Doctor Who: The Web Of Fear DVD review

‘Lost’ Second Doctor serial Web Of Fear arrives on DVD, and it’s pure Quatermass

A man of learning stands before a museum exhibit warning of great evil behind its long dead frame. His cries go unheeded, mocked and dismissed.

He could easily be Peter Cushing.

Much is made of the reign of producer Philip Hinchcliff as Doctor Who’s ‘Hammer era’, or Barry Letts’ UNIT-dominated run as the most obviously influenced by Quatermass. Recently (mostly) recovered 1968 Second Doctor serial The Web Of Fear ticks both those boxes so effortlessly with its sophisticated tale of formless alien terrors prowling the London Underground and a dwindling band of soldiers and scientists trying to hold it at bay.

The set up is pure Quatermass And The Pit. There’s a professor, Travers (Jack Watling, IRL father of companion star Deborah), reprising his role from The Abominable Snowman (Incidentally, the Hammer film/BBC serial of the same name also being written by Quatermass’ Nigel Kneale, whose shadow hangs heavy over Web), a sceptical army officer, Captain Knight (Ralph Watson) with his gruff Northern second Staff Sgt Arnold (Jack Woolgar), and of course, a strange power that brings London to its knees.

The eery, whispering Great Intelligence; perhaps the first villain after the Meddling Monk and the Celestial Toymaker to acknowledge the wider cosmic significance of the Doctor (the eternally wonderful Patrick Troughton).

This is truly where your Cartmel Masterplan and long road to Trenzalore begins.

Shadows are long and motives ambiguous. The long-running subplot about a traitor on the team, luring the Yeti to them, is genuinely nerve-rattling, while the creeping ‘fungus’ (played semi-convincingly by foam pouring down model tunnels) that’s walling them in adds an element of the ‘base under the siege’ that the Troughton era excelled in.

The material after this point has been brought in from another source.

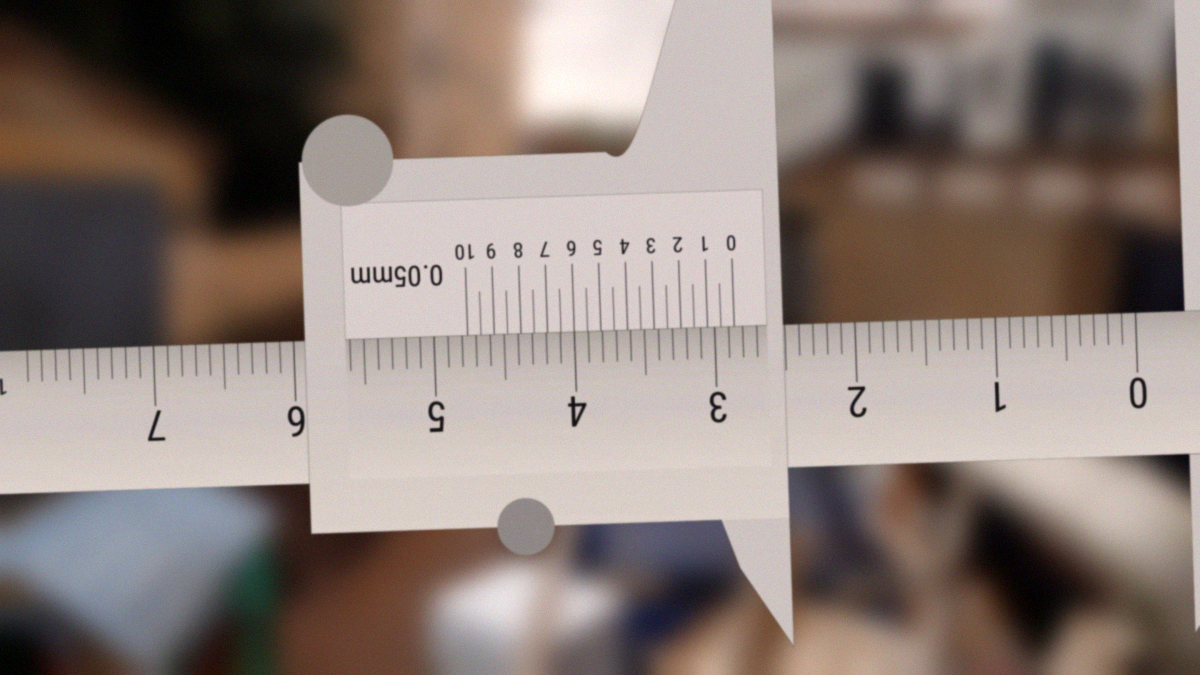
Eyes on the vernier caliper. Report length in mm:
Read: 28.6 mm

There’s so much death and talk of death – covered in ethereal cobwebs, soldiers dropping like flies, screams in the dark – The Web Of Fear is chilling in a way that Doctor Who would struggle to match after the rise of mirthless fun-reaper Mary Whitehouse.

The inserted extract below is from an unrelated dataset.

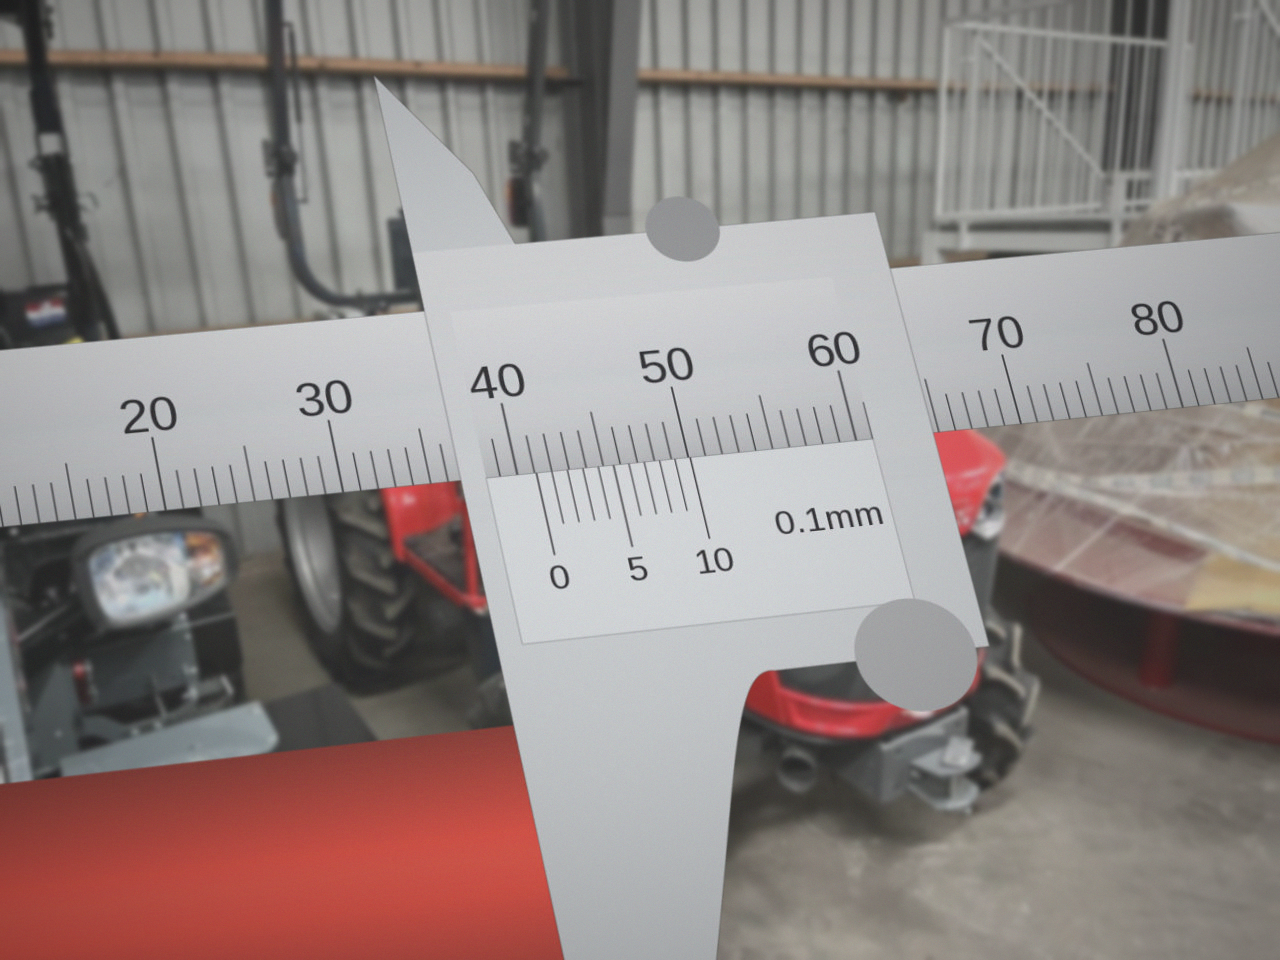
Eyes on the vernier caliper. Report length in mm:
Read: 41.1 mm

Sadly, Episode Three is still missing and cries out for the atmospheric animated recreation that The Moonbase and The Reign Of Terror recently received. Instead, we’re denied Brigadier – here a colonel – Lethbridge-Stewart (Nicholas Courtney)’s first appearance in full as he brings a cool efficiency that borders on the slightly threatening. Even knowing his illustrious future, there’s something about his offhand manner and the suddenness of his arrival that forces you to consider whether he too could be the traitor.

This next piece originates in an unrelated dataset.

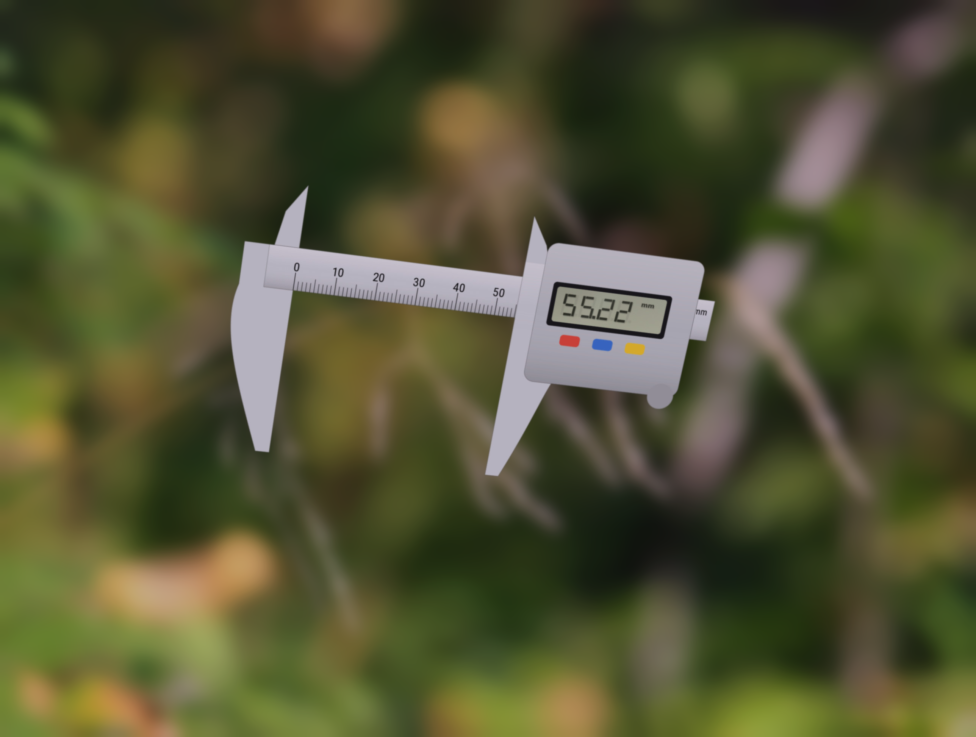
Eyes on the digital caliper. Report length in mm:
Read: 55.22 mm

Though it sags around Episode Four, so much about The Web Of Fear seems so powerful and mature, that it’s a class apart from much of what came before and after. It’s cinematic in a way that Doctor Who would rarely ever be and it seems incomprehensible that director Douglas Camfield didn’t rack up any Ealing chillers in his career, instead sticking with TV and giving us the similar dark and paranoid Doctor Who highs as Inferno, The Dalek’s Master Plan, The Invasion and, er, Terror Of The Zygons.

One wonders what he’d have been able to do with the likes of Silence In The Library or The Waters Of Mars. It’s a lovely thought.